That name, though he knew his questioner's errand, so suddenly falling on Orn's ears, congealed his blood and knotted his muscles with fear.

"Andy Bishop?" he echoed irresolutely. "Andy Bishop? Who air Andy Bishop?"

Burnett lifted a huge fist, but dropped it again. The time hadn't arrived to punch from Skinner the knowledge he wanted. Later, perhaps-"Now none of that, Skinner," he barked savagely. "None of that, you hump-backed brute. You know perfectly well who I mean, and you know where the dwarf is, and we want him and we want him quick.... He made his getaway from Auburn.... Now give him up, see?"

Second by second, and minute by minute, Orn Skinner was gathering his courage and strength. All through his life he had been used to brutal officials like Burnett; so swallowing hard, he raised his great gray head and looked straight into the other's dark face.

"If ye mean that little dwarf who were up to Auburn when I were there, I don't know nothin' about him," he said. "I ain't never heard he come from this end of the lake."

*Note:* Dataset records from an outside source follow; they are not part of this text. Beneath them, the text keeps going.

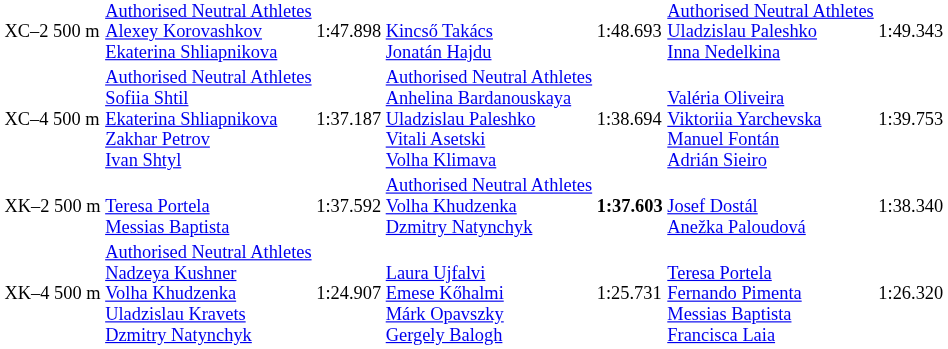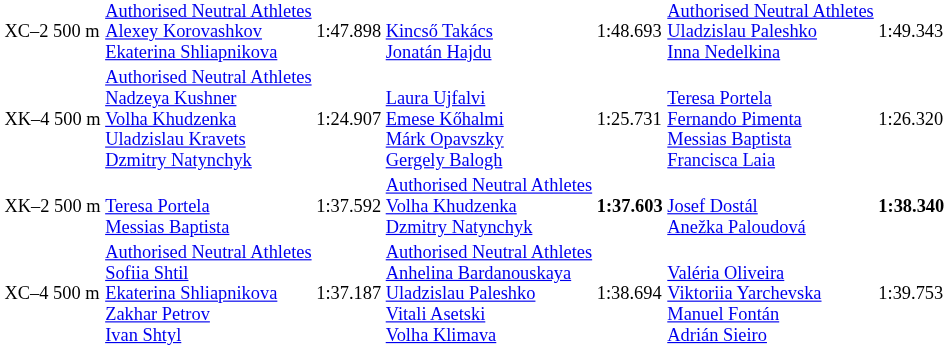rows swapped: XC–4 500 m <-> XK–4 500 m
XK–2 500 m | column 7: normal -> bold
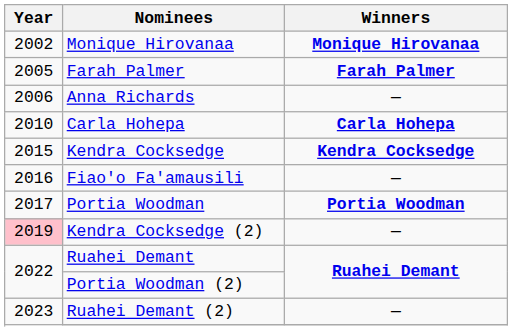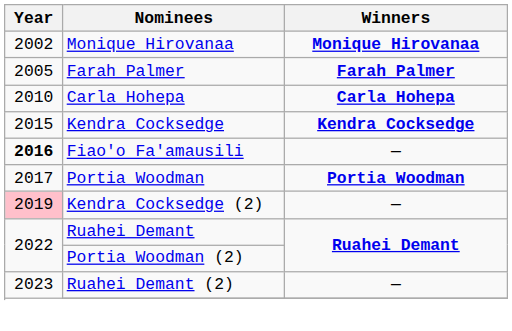- row: 2006 | Anna Richards | —
Fiao'o Fa'amausili | Year: normal -> bold
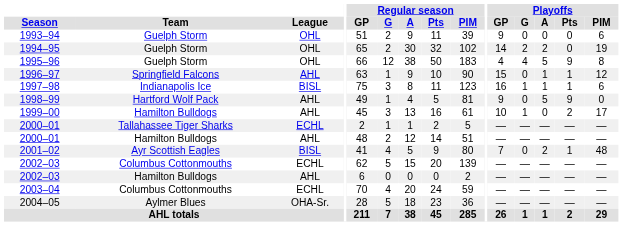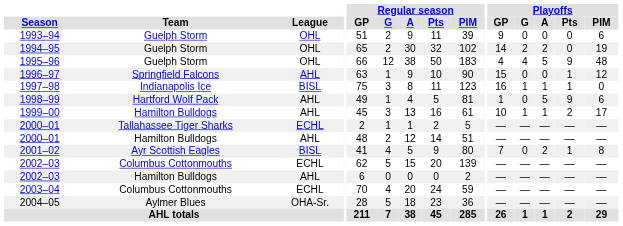1995–96 | Playoffs / PIM: 8 -> 48
1996–97 | Playoffs / A: 1 -> 0
1997–98 | Playoffs / PIM: 6 -> 0
1998–99 | Playoffs / GP: 9 -> 1
1998–99 | Playoffs / PIM: 0 -> 6
1999–00 | Playoffs / A: 0 -> 1
2001–02 | Playoffs / PIM: 48 -> 8
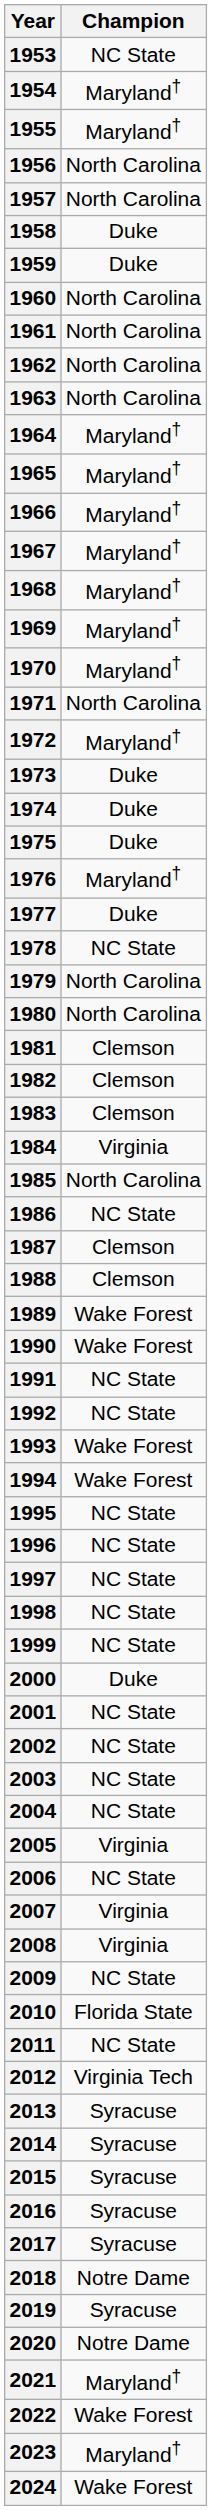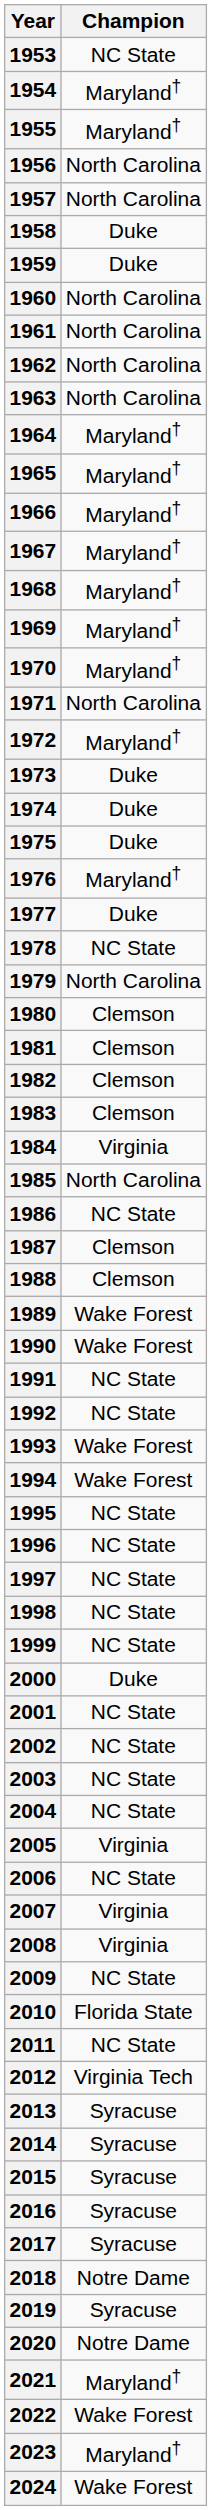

The warden's fist knotted once more.

"You're a liar, Skinner," he scraped from his throat. "Now look here! I know confounded well you know where he is. If you don't want me to hand you trouble by the bushel, you'd better cough up that little dwarf. Get me? Eh?"

The fingers holding the broad-bladed knife sank to the fisherman's knee, and for a moment the stick Orn had been cutting poised in the air. Then a slow, broad smile showed his discolored teeth.

"It air the truth I been tellin' you," he declared deliberately. "I don't know nothin' about Bishop, an' I don't want to know nothin'.... Ye ain't got anything on me, Burnett. I air a livin' here peaceful with my kid."

"Well, I'm goin' to search your shanty, anyhow," Burnett growled menacingly, his under jaw sticking out like a bull dog's.

"Well, search it, I ain't carin'," consented Orn. "But my kid air sick in there, an' I don't want ye to scare her."

Without waiting for further parley, Burnett, like an enraged lion, bounded to the shanty threshold and one long stride took him well on his way across the kitchen. Suddenly he stopped, staring straight ahead of him, as if some shining spectre from another world had appeared in his path.